Винодельческий совхоз находился в селении Солнечногорском, что под Алуштой. На фрукто-ягодно-уборочные работы принимались все желающие, группами или по отдельности, без анкетирования и рекомендаций. Урожай, находившийся на последней стадии беременности, требовал акушерского вмешательства. Мы даже как-то удивлялись, что можно так удачно пристроиться, чтобы собирать виноград или, предположим, хреном груши околачивать, получать за это деньги, да ещё и издеваться над просто отдыхающими, сидя в кузове неторопливого грузовика и с барского плеча бросая им грозди винограда.
Впрочем, специфика работ менялась в зависимости от вызревания того или иного урожая.

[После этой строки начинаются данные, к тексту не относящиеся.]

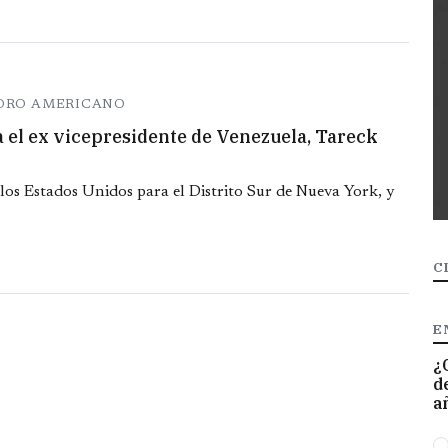
SORO AMERICANO
 el ex vicepresidente de Venezuela, Tareck
 los Estados Unidos para el Distrito Sur de Nueva York, y
C
E
¿
d
a
O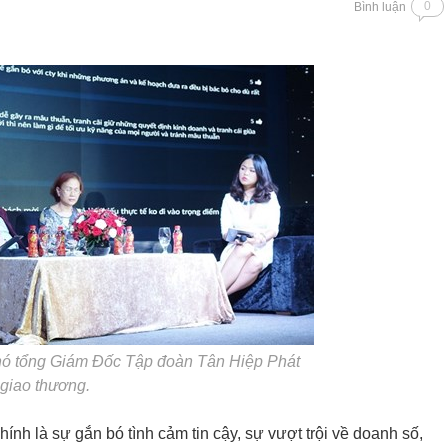
0
Bình luận
ó tổng Giám Đốc Tập đoàn Tân Hiệp Phát
i giao thương.
ính là sự gắn bó tình cảm tin cậy, sự vượt trội về doanh số,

Одно время дамы «подсели на наркоту». Сбор табачных листьев был занятием довольно нудным, а расценивался по весу. Поэтому на дно плетёных корзин сначала укладывались нелицензионные булыжники, потом корзины наполнялись сорванными табачными листьями, всё это проходило таможенное взвешивание, а затем камни отпускались на волю, а листва шла на изготовление наркотического продукта.
Был ещё один неконтролируемый процесс – поиски филлоксеры. Это насекомое, как нам представили, кушало корни виноградных кустов. Необходимо было его найти и ликвидировать. В скальном грунте надо было выкопать ямку глубиной в полметра, что само по себе вручную практически невыполнимо, затем не обнаружить там это насекомое, засыпать ямку, пометить её виноградным листиком, как проверенную, и переходить к следующей. Наши ямки были глубиной до десяти сантиметров, только чтобы уложить контрольные листики, но сокращение глубины соответственно увеличивало их количество, а оплачивалась работа именно по количеству выкопанных ямок. Нам было непонятно, как эта муха хренова вообще туда могла бы залезть. По крайней мере мы не обнаружили ни одной, чтобы хоть в глаза ей взглянуть.
Квартировали мы в летних одноэтажных бунгало, где уже жили, как это ни удивительно, земляки, студенты нашего политеха, то есть почти что Славкины однокашники. Мы же все нижегородцы, как же тут не напороться!
Среди местного населения они уже получили наименование «мальчики с сумкой», поскольку ежедневно парами курсировали по известному маршруту. Сухое вино продавалось на улицах в автоматах по 20 копеек за двухсотграммовый стакан. Стаканы сливались в бутыли ёмкостью от десяти до двадцати пяти литров и транспортировались в сумке, давшей определение и нам, так как мы со Славкой тоже приняли эстафету. Правда однажды, уже потом, мы забыли сумку и попытались донести бутыль вручную. Но мне об этом больно вспоминать.
Вообще-то всё можно было приобрести и в магазине, но с ним были другие взаимоотношения. В магазине наши девушки тырили плавленые сырки. Крышевала этот процесс «главная мать» Света. Она держала общак, и понапрасну его не расходовала. А «матерям» нужно было куда-то девать свою нерастраченную материнскую любовь и заботу. Нам со Славкой повезло, и нас по утрам кормили бутербродами с сырками. У других ребят таких «матерей» не было, и питались они лишь в обед. Полуденная кормёжка была обильной и мясной, но доставлялась только раз в день в больших бидонах непосредственно к длинному столу под навесом. Есть можно было без ограничений по объёму и времени, так как после обеда работы уже не было, а была сиеста аж до вечера.
Это потому, что рабочий день длился с шести до двенадцати, пока не очень жарко. Просыпаться же нам приходилось в пять, а то и раньше, в зависимости от того, когда начинал материться Васька. Рассекая утреннюю тишину, местный бригадир Васька матерился громко, долго и почти не повторяясь. Он совершал этот утренний намаз как ритуал, без которого рабочий день начаться не мог. Если с утра ему не удавалось выплеснуть всё, что он думал о работе, жизни и начальстве, он весь день ходил злой.